View of Germaine Richier's exhibition, showing (foreground) The Bullfighter, 1953; at Perrotin.
Dominique Lévy and Galerie Perrotin’s joint presentation of more than 40 works by the French sculptor Germaine Richier (1902-1959) helped bridge an important art historical gap between the desiccated, vanishing forms of Alberto Giacometti and the unsparing, corporeal feminism of Louise Bourgeois and Kiki Smith. Richier is sadly underappreciated on this side of the Atlantic; this was the first solo exhibition of her work in the United States since the year she died.

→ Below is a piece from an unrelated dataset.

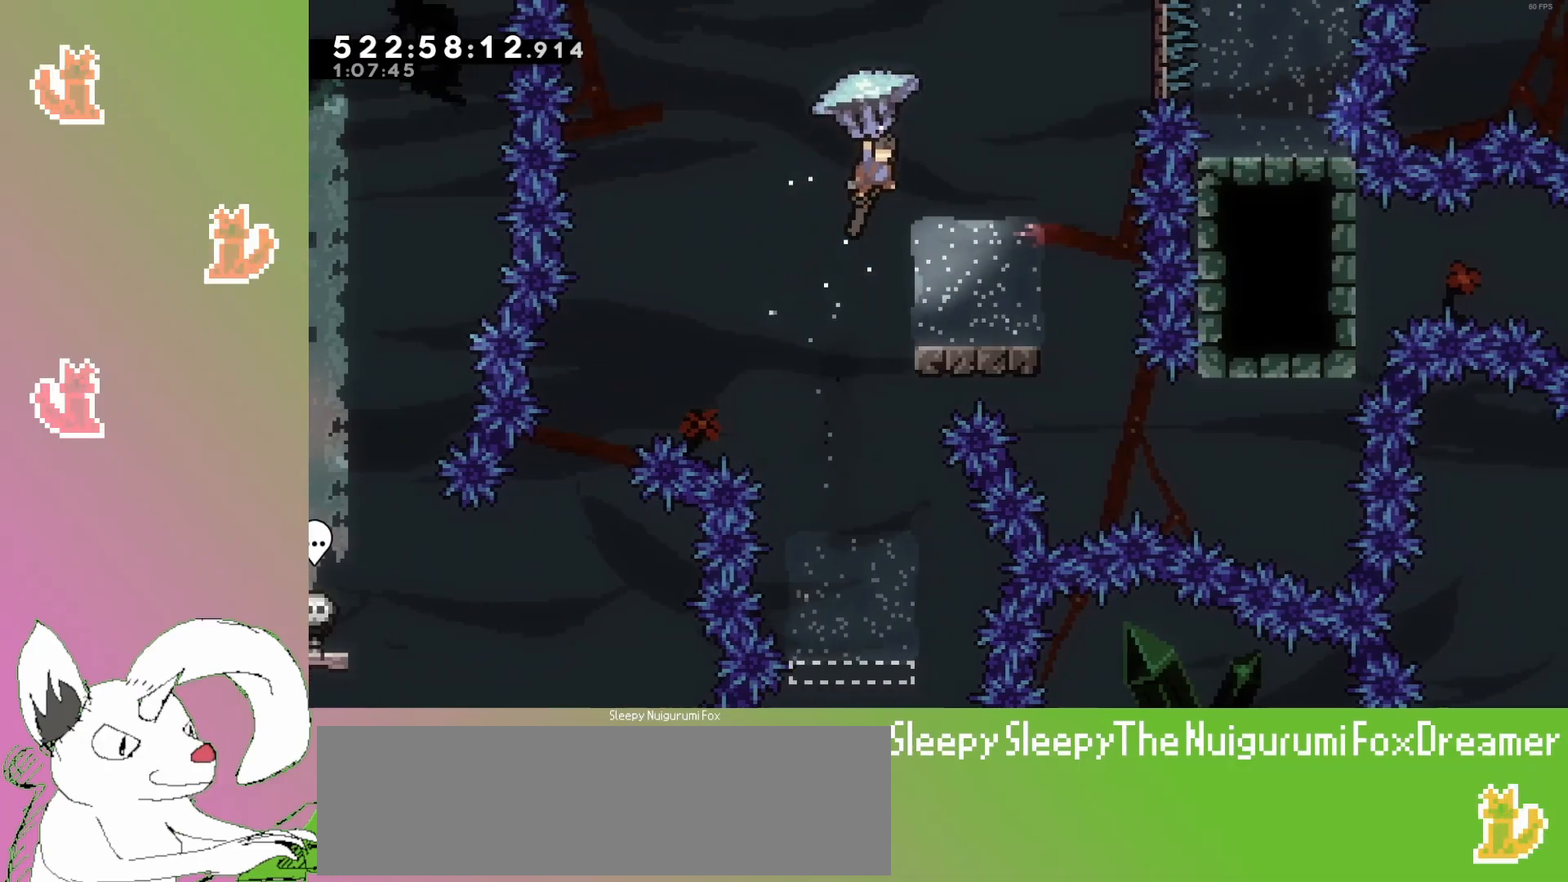
{"keys": ["down", "left"], "events": [[317, "up", "up"], [367, "right", "up"], [417, "down", "down"], [450, "grab", "up"], [483, "left", "down"]]}
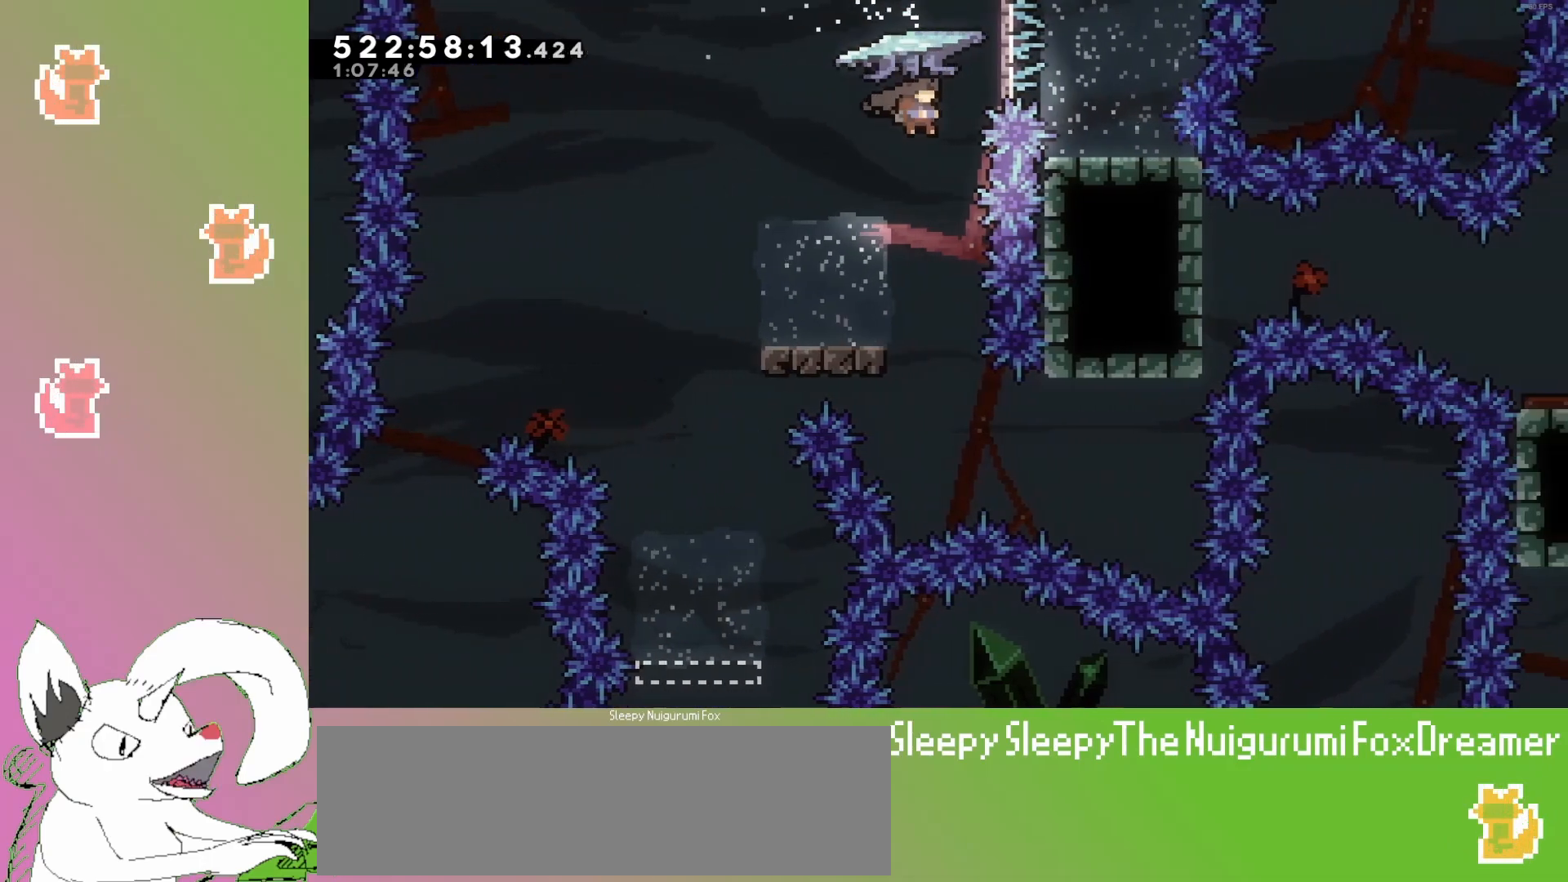
{"keys": ["jump3", "right"], "events": [[83, "down", "up"], [283, "left", "up"], [367, "right", "down"], [433, "jump3", "down"]]}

The nonchronological arrangement of the sculpture throughout the contiguous galleries was dense, yet delicate, like a scorched and ancient forest, its shape-shifting chimeras burnt and resurrected. (The pieces ranged from less than a foot to over seven feet in height.) Surrounding photographs of Richier’s work and studio by Brassaï attested to the teeming environment in which she worked. Her subjects, like those of her teacher, Antoine Bourdelle, are often literary or mythological. There was Pomona (1945), the Roman goddess of fruit, and a sculpture of a six-headed horse galloping forth from hell. A life-size, emaciated Don Quixote, his woodlike limbs as tenuous as his grasp on reality, stood nearby a diminutive bullfighter, not quite four feet tall, who’s more Humpty Dumpty than swaggering torero. Kafkaesque metamorphosis pervaded. The spindly figure in The Ant (1953) is half-woman, half-insect. In the nightmarish Spider (1946), a woman-arachnid hybrid gets tangled in her own web.
Giacometti is Richier’s nearest aesthetic kin, and his legacy has significantly eclipsed hers. That’s regrettable. The waifish, phenomenological style that defined Giacometti’s best work emerged during his post-Surrealist period of the mid-1940s—contemporary with Richier’s own such experiments. The two artists mixed in the same heady Parisian circles; no doubt their ideas intermingled. But given the singularity and rapidity with which Richier’s vision developed from about 1944, her importance as an innovator has been underrecognized, her debt to Giacometti overstated, at least in the United States. It’s unfortunate for an artist whose work appeared in five Venice Biennales and, in 1951, the first São Paulo Biennale.
Rendered mostly in patinated bronze—though sometimes in lead, or combined with globs of colored glass—Richier’s surfaces resemble charred wood, jagged bone or moss-hewn rock. Her often gaunt, elongated forms manipulate the space and light inside and around the sculptures and seem to express a deep struggle for transcendence. Richier didn’t invent all the textures and lines that animate her work, but she uniquely advanced them. She also helped make room for distinctly female voices amid the overwhelmingly male discourse surrounding 20th-century upheavals.
Kiki Smith’s bronzes, with their sometimes burnt and skinned bodies, are foreshadowed by Richier’s life-size nudes of a man and woman, Thunderstorm (1947-48) and L’Ouragane (1948-49). The former is mostly faceless, his body pocked with holes. The latter, whose title is a neologistic feminization of the masculine noun for “hurricane,” retains her face but appears as though dipped in hot tar.
Standard history fixes Richier’s maturation to the atomizing horrors of World War II. But her work, like Smith’s, exhibits a Catholic fixation on the flesh which may hark back further. As Anna Swinbourne notes in her catalogue essay, Richier’s visit to Pompeii in 1935 proved formative: her sculptural textures would soon resemble those of the charred and lava-caked bodies at that site. But within this anxiety lies a struggle to outstrip the limits of the flesh. As David Sylvester wrote of Richier’s 1955 solo exhibition at London’s Hanover Gallery, “Hers is a human image challenged, battered, ruined, and still obstinately human.”